Salondan kaçmayın çözüm üretin

Abone Ol

İTTİHADUL ULEMA’nın TBMM’ye sunduğu “Kardeşliğin Tahkimine Dair Tespit ve Çözüm Önerileri Raporu" sadece bir metin değil; bin yıllık ortak yaşanmışlığın, acıların ve umutların bir özetidir. Kürt ve Türk halklarının aynı kıbleye yönelmiş, aynı ümmetin mensubu olarak omuz omuza verdiği tarihsel birlikteliği hatırlatıyor. Malazgirt’ten Çanakkale’ye, Kurtuluş Savaşı’ndan günümüze kadar süren bu kardeşlik, inkâr ve asimilasyon politikalarına rağmen ayakta kalmayı başarmışsa, bu mayanın ne kadar güçlü olduğunu gösteriyor.

Ancak ne yazık ki bu hakikatleri dile getiren bir konuşma, Meclis’te tahammülsüzlükle karşılandı. CHP ve DEM Parti vekillerinin salonu terk etmesi, sadece bir rapora değil, aynı zamanda bu toprakların ortak hafızasına karşı bir protestoydu. PKK’nın Kürt halkına ve dini değerlere verdiği zararın dile getirilmesi, bazı çevrelerce “rahatsız edici” bulunmuş olabilir. Fakat gerçekler rahatsız edici olsa da yüzleşilmeden iyileşmek mümkün değildir.

MHP’nin ise bu rapora karşı refleks göstermesi, daha derin bir çelişkiyi barındırıyor. İslami kimlik savunmasında yer alması gereken bir siyasi hareketin, İslam kardeşliği temelinde yapılan bir çağrıya tepki vermesi, tarihsel misyonla bağdaşmayan bir tutumdur. Hele hele bu sürecin mimarlarından biri olması bunu daha da vahim kılıyor.

AK Parti’nin tavrı daha derin bir hayal kırıklığı yaratıyor. Zira AK Parti, geçmişte çözüm sürecine öncülük etmiş, Kürt meselesinde cesur adımlar atmış bir siyasi hareket olarak bu vizyonu en iyi anlayabilecek konumdayken bugün suskun kalması, İslami düşünceye sahip tabanı arasında hayal kırıklığı yaşatmıştır. Değerlerine sahip çıkamayan bir yapı algısı oluşturmuştur.

Bu mesele bir daha göstermiş ki, PKK’nın ideolojik saplantısı Kürt meselesinin çözümsüzlüğünde başlıca engellerden biridir. Marksist-Leninist çizgiye sıkı sıkıya bağlı kalan örgüt ve yandaşları, Kürt halkının dini ve kültürel değerlerini yok sayarak, kendi ideolojisini dayatmıştır. Bu dayatma, zamanla büyük bir trajediye ve katliama dönüşmüş; Kürt halkının inançları, gelenekleri ve yaşam biçimi örgütün ideolojik hedeflerine kurban edilmiştir. Örgüt, halkın taleplerini değil, ideolojik dogmalarını öncelemiş; böylece Kürt halkı halk olmaktan çıkıp sosyalist ideolojinin oyuncağı olmuştur.

* [Çıkarılan kayıtlar]:
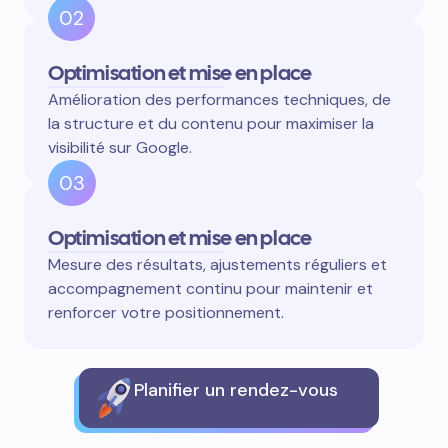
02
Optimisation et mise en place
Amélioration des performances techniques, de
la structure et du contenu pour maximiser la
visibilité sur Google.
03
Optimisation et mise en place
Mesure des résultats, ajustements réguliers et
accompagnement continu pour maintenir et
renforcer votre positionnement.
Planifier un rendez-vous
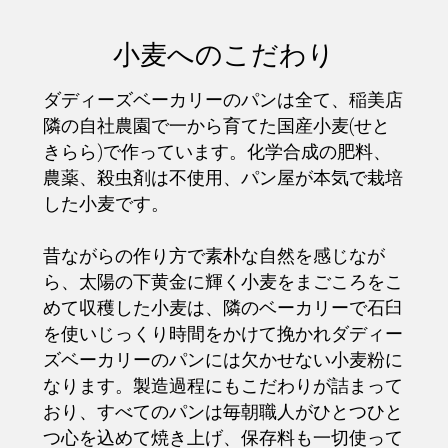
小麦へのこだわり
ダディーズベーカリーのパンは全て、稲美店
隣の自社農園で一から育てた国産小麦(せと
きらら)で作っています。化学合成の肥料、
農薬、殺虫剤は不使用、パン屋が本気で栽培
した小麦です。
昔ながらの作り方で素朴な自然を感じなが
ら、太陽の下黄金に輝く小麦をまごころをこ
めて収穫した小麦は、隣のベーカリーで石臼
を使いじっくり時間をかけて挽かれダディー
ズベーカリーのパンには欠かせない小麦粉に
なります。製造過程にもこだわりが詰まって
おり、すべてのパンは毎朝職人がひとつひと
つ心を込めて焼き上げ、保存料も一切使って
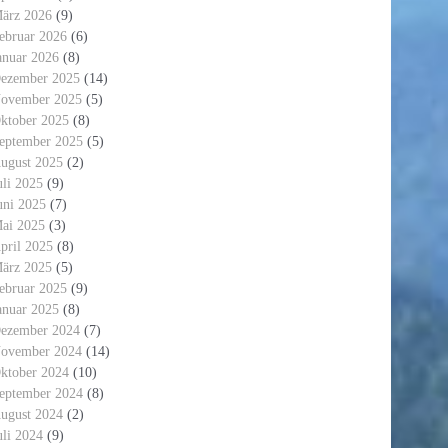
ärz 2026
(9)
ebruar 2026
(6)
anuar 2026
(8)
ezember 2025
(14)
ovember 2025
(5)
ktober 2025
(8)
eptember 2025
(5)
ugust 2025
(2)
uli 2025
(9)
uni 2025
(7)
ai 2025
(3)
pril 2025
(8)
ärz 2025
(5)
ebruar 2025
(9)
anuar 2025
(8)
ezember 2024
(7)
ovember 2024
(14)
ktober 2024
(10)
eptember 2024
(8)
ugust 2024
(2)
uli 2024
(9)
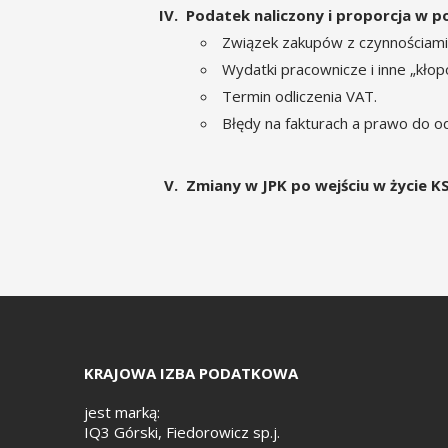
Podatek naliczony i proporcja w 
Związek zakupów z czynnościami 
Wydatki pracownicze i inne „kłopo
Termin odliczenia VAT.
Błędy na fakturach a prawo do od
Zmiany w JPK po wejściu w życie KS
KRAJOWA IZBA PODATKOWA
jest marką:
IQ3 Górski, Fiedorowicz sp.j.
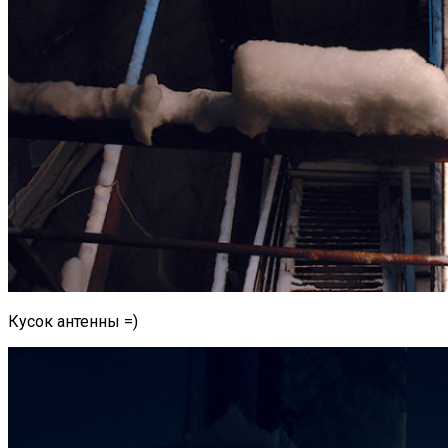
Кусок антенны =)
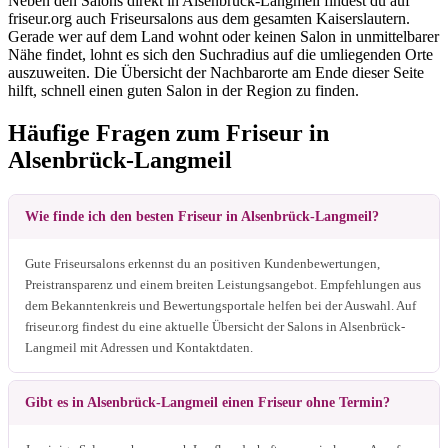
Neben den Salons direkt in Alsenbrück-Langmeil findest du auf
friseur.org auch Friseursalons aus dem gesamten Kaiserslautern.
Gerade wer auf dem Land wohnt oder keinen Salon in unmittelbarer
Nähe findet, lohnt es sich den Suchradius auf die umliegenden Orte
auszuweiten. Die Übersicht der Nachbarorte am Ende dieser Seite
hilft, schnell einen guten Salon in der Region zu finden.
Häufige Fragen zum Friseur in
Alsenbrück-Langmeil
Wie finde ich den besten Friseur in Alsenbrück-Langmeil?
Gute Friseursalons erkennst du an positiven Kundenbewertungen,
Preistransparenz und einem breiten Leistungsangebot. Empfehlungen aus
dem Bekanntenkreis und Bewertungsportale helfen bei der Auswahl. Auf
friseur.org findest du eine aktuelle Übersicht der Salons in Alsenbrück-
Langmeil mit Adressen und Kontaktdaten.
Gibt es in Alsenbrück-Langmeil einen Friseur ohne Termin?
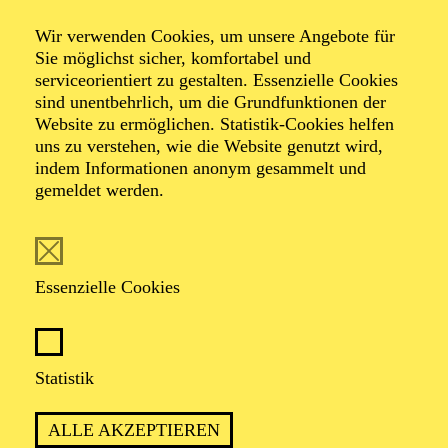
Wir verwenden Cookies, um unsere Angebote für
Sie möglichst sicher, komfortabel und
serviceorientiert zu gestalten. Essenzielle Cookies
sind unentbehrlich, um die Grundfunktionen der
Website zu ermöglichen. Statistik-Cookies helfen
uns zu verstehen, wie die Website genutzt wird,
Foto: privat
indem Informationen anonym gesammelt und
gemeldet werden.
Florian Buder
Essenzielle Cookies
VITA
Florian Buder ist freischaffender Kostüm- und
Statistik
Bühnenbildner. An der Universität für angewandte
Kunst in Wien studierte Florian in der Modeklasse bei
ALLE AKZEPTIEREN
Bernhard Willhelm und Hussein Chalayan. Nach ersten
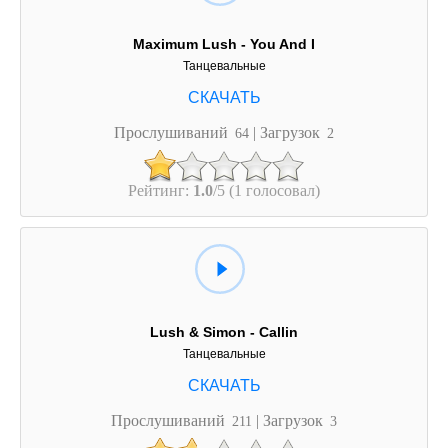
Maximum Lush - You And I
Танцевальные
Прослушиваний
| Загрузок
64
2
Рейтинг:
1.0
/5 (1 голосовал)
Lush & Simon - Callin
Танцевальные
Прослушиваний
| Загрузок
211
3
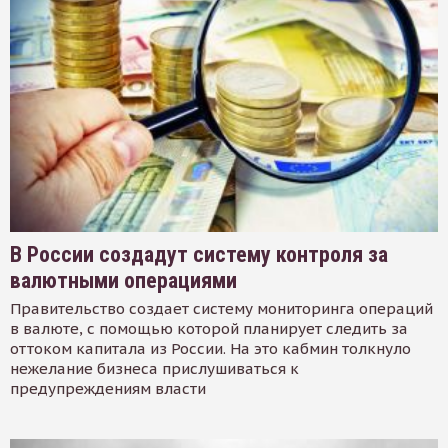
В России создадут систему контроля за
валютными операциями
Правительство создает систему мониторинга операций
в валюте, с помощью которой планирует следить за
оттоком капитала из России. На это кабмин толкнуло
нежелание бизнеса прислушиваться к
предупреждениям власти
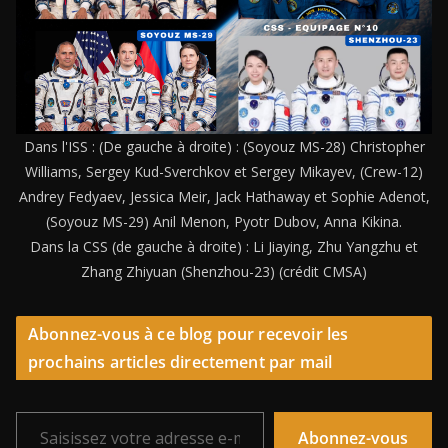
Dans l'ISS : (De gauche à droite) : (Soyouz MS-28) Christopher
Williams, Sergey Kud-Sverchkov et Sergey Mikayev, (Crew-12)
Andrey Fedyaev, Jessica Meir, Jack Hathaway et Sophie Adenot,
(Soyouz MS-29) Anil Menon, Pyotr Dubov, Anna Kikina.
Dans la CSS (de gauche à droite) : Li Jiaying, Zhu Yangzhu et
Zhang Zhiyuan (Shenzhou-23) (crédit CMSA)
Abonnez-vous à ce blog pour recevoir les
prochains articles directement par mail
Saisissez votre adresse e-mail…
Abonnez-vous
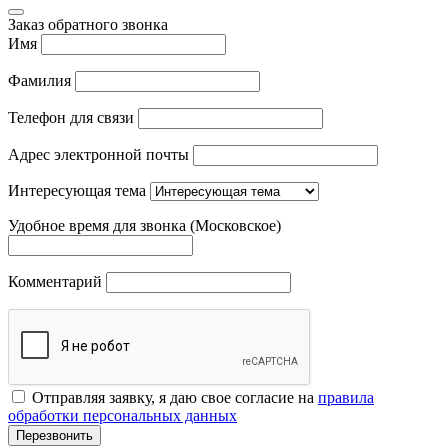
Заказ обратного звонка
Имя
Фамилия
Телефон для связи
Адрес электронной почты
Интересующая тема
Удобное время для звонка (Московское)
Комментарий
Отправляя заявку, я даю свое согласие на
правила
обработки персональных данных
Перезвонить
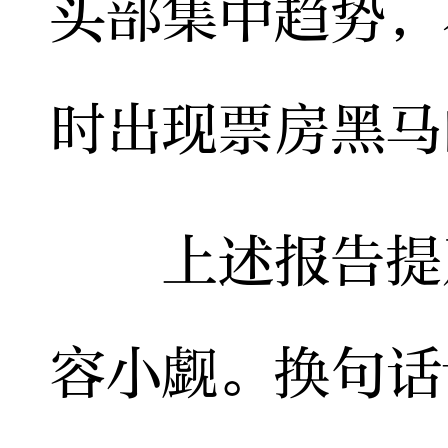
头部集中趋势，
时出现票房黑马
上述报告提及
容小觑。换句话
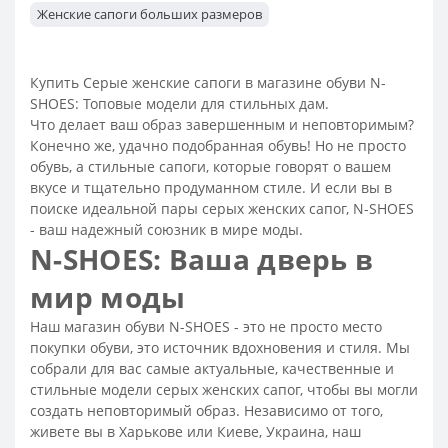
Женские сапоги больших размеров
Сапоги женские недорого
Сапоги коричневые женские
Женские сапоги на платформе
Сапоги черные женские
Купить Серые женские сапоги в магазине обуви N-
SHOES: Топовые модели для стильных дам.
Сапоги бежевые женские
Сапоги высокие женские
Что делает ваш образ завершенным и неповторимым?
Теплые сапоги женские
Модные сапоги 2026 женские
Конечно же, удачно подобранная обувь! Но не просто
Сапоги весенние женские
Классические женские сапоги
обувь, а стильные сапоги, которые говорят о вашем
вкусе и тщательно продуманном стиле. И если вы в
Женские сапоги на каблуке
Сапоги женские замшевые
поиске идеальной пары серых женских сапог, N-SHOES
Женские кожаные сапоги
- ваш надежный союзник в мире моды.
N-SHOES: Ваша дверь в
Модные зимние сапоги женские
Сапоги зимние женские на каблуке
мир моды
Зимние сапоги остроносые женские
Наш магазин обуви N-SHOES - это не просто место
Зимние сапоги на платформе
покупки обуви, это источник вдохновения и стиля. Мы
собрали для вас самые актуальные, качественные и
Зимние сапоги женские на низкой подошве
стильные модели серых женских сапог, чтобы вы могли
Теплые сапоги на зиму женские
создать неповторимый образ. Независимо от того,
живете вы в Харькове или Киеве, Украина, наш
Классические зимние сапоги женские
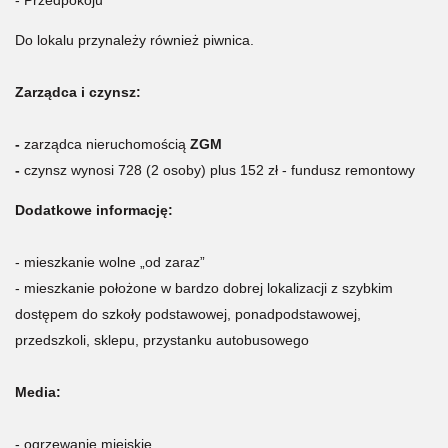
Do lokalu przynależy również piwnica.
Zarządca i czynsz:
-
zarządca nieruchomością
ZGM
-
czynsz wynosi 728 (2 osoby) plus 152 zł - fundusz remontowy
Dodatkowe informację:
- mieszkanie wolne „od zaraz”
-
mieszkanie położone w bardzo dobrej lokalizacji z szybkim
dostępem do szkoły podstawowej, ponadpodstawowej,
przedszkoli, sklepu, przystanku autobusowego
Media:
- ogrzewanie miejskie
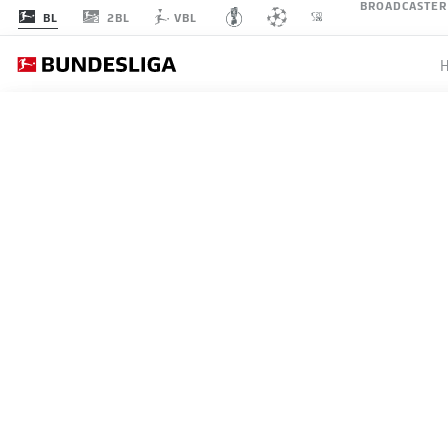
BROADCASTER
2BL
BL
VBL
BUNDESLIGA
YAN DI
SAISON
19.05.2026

* [Yapılacak iş]: Meclis'e sunulan kardeşlik raporuyla ilgili yazıyı, son cümlesinden sonrasını yazarak sürdürün. Bu kayıtlar başka bir kaynaktan alınmıştır.

* [Beklenen cevap]:
Şu anda süreçle birlikte örgüt içinde büyük bir mücadele başlamıştır. Örgütün bu ideolojik saplantısına saplananlar Abdullah Öcalan’a yönelik eleştirilerin dozajını arttırarak onu hainlikle suçlamaktadırlar. Öcalan’ın zaman zaman pragmatik çıkışları ve çözüm sürecine dair önerileri, ideolojik sapma olarak değerlendirilmiş; bazı çevrelerce “ihanet” olarak nitelendirilmiştir. Bu suçlamalar, örgüt içinde yeni bir kırılmaya sebep olmuştur.

Nitekim Abdullah Öcalan’a karşı PKK tabanında gelişen eleştiriler ve alternatif arayışlar, örgütün kendi içinde bile meşruiyet krizine girdiğini açıkça ortaya koymaktadır. Bu iş uzadıkça bu mesele kendini daha fazla belli edecektir.

Ve gelelim en kritik noktaya: Devletin yaptığı yanlışlarla yüzleşme meselesi. Kürt halkının yaşadığı acılar, sadece örgüt kaynaklı değildir. Cumhuriyetin kuruluşundan itibaren uygulanan ret, inkâr ve asimilasyon politikaları, Kürt kimliğini ve inancını hedef almıştır. İnfazlar, faili meçhuller, köy boşaltmaları, dış operasyonlar ve hukuksuz gözaltılar… Bunlar sadece geçmişin karanlık sayfaları değil; bugün hâlâ etkisini sürdüren travmalardır. Devletin bu yanlışlarla yüzleşmeden, Kürt halkının güvenini kazanması mümkün değildir.

Bu nedenle raporun sunduğu çözüm önerileri – anadilde eğitim, medreselerin ihyası, yeni bir anayasa, ekonomik kalkınma – sadece Kürt halkının değil, tüm Türkiye’nin daha adil ve kapsayıcı bir geleceğe ulaşması için atılması gereken adımlardır. Bu öneriler, bölücülük değil; birleştiricilik çağrısıdır. Çünkü İslam kardeşliği, etnik kimlikleri yok saymaz; onları Allah’ın ayetlerinden biri olarak kabul eder.

Bugün Kürt meselesini konuşurken, sadece devletin hatalarını değil; örgütün istismarını, toplumun suskunluğunu ve siyasetin korkaklığını da masaya yatırmak zorundayız. Bu rapor, tam da bunu yapıyor. Ve bu yüzden kıymetlidir.

Kardeşlik, sadece güzel bir kavram değil; aynı zamanda cesaret ister. Cesaretle yüzleşmek, cesaretle sahip çıkmak ve cesaretle çözüm üretmek. Bu rapor, bu cesaretin bir örneğidir. Geriye kalan, bu çağrıya kulak vermek ve bu mayayı yeniden yoğurmaktır.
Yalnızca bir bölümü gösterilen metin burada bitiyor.